▶ Texte à lire
>>>>

JAD : En ce moment ? Je suis en train d'écrire un roman dont... un roman de Science-Fiction... dont il m'est très difficile de parler parce que je ne suis pas au stade du basculement c'est-à-dire que quand je commence à écrire je ne sais pas toujours où je vais. Voire, j'espère... Je n'aime pas savoir où je vais, parce que c'est une histoire que je me raconte à moi, d'abord, une histoire avant de m'endormir, tout ça, et c'est embêtant de... Si on sait, on se dicte. Et j'ai horreur d'écrire sous la dictée, même la mienne ! Je n'en suis pas au stade où j'ai posé le monde entier et où l'histoire va basculer vers sa résolution. Donc je sais où je vais quelque part, mais je ne peux pas m'éclairer le propos, là pour l'instant. Je le saurai a posteriori, en fait. Comme très souvent.
Je me souviens d'une nouvelle qui était parue dans Aube et crépuscule, une anthologie, de Magali Duez, chez Griffe d'Encre, où je parlais d'une mère et de son enfant, et avant que Magali me dise "C'est une super-nouvelle sur Kayan", mon fils, j'en savais rien. D'abord, parce qu'elle se trompait un peu, Magali, ce n'est pas une super-nouvelle sur Kayan, c'est une horrible nouvelle sur MOI ! Mais du coup comme elle m'avait... aiguillée, du coup j'ai VU. Effectivement... on ne se décode pas, en fait. Et j'aime autant, finalement. Le découvrir après "Ah tiens, c'est ça que j'ai voulu dire ?! Oups !! I did it again"

M : Est-ce que tu as voulu le dire, ou est-ce que tu l'as dit ? C'est pas tout à fait la même chose !

JAD : C'est pas tout à fait la même chose, je suis d'accord avec toi, et c'est bien souvent ça. Je dis les choses, et je ferais mieux de la fermer, aussi, de temps en temps ! Voire encore plus souvent.

M : Oui, c'est intéressant, d'ailleurs, comment tu écris... Quelque part, j'entendrais que tu écris pour te surprendre, d'une certaine façon. Pour te raconter des histoires...

<<<<

▶ Contenu des données
>>>>

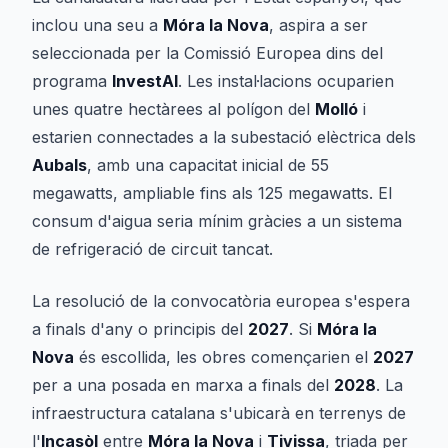
inclou una seu a
Móra la Nova
, aspira a ser
seleccionada per la Comissió Europea dins del
programa
InvestAI
. Les instal·lacions ocuparien
unes quatre hectàrees al polígon del
Molló
i
estarien connectades a la subestació elèctrica dels
Aubals
, amb una capacitat inicial de 55
megawatts, ampliable fins als 125 megawatts. El
consum d'aigua seria mínim gràcies a un sistema
de refrigeració de circuit tancat.
La resolució de la convocatòria europea s'espera
a finals d'any o principis del
2027
. Si
Móra la
Nova
és escollida, les obres començarien el
2027
per a una posada en marxa a finals del
2028
. La
infraestructura catalana s'ubicarà en terrenys de
l'
Incasòl
entre
Móra la Nova
i
Tivissa
, triada per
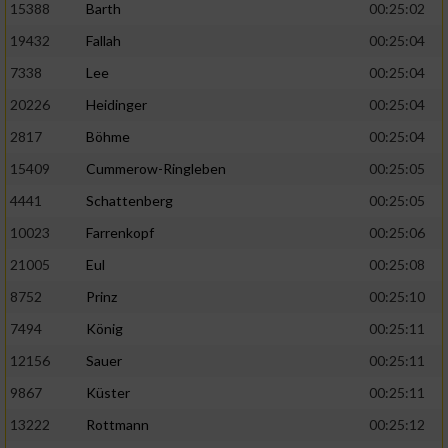
15388
Barth
00:25:02
19432
Fallah
00:25:04
7338
Lee
00:25:04
20226
Heidinger
00:25:04
2817
Böhme
00:25:04
15409
Cummerow-Ringleben
00:25:05
4441
Schattenberg
00:25:05
10023
Farrenkopf
00:25:06
21005
Eul
00:25:08
8752
Prinz
00:25:10
7494
König
00:25:11
12156
Sauer
00:25:11
9867
Küster
00:25:11
13222
Rottmann
00:25:12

<<<<

▶ Action demandée 1
Recopiez fidèlement le passage de l'entretien sur l'écriture qui commence par « JAD : C'est » et se poursuit jusqu'à « encore plus souvent. ».
▶ Action demandée 2
Prolongez l'entretien sur l'écriture au-delà de sa dernière réplique.
Les entrées ne sont d'aucune utilité ici.

▶ Réponse rédigée 1
JAD : C'est pas tout à fait la même chose, je suis d'accord avec toi, et c'est bien souvent ça. Je dis les choses, et je ferais mieux de la fermer, aussi, de temps en temps ! Voire encore plus souvent.

▶ Réponse rédigée 2
JAD : Oui, oui, tout à fait. J'écris parce que le monde que je crée m'intéresse. Et qu'il m'ouvre des ouvertures sur celui-là, là, dans lequel nous sommes.

M : Ta carrière... je sais pas si je peux employer ce terme-là, ça me paraît toujours un peu bizarre... est assez récente. Je me souviens de la parution de La vieille Anglaise et le continent...

JAD : C'est 2008, oui.

M : Il y les romans jeunesse, il y a beaucoup de choses qui paraissent, qui sont signées Jeanne-A. Debats, qui sont de qualité, en plus. Est-ce que, tout ça, tu l'as écrit entre 2008 et 2011 ? Est-ce que c'était des textes qui étaient pré-existants mais que tu as re-travaillés ? Quel temps est-ce que tu as pour écrire ? Ce sont pour moi toutes ces questions qui se posent autour de cette carrière qui est brêve en durée, et importante en quantité, et en intensité aussi.

JAD : Stratégies du réenchantement est antérieur. Toutes les nouvelles de Stratégies.. sauf Fugues & fragrances aux temps du dépotoir qui est la nouvelle clé qui structure le recueil, est antérieur à la sortie de la Vieille Anglaise tandis que Fugues & fragrances au temps du dépotoir, c'est la nouvelle post-Vieille Anglaise, je l'ai écrite directement après. Après la parution. C'est pas tout à fait la même chose mais... Et donc, Fugues et fragrances c'était après la vieille Anglaise. Je l'avais écrite pour l'anthologie de Serge Lehman et elle n'avait pas été retenue - ce qui m'avait bien attristée sur le moment - mais je craignais à ce moment-là de pas pouvoir faire mieux que la vieille Anglaise, et je m'étais répondu que si. Enfin, de mon point de vue ! Là, c'est juste une question de préférence d'auteur, et je préfère Fugues et fragrances à la vieille Anglaise. Ca c'est le plus vieux texte, mais tout le reste, y compris Plaguers... - non, Plaguers c'est concomitant à la Vieille Anglaise, j'ai commencé la rédaction de façon concomitante, mais je l'ai terminé y'a... l'année dernière. Tout le reste, depuis 2008. J'ai écrit Eden en sursis en 2008/2009, Trash en 2009/2010, et fini Plaguers en même temps.

M : Donc tu peux écrire plusieurs choses différentes en même temps ?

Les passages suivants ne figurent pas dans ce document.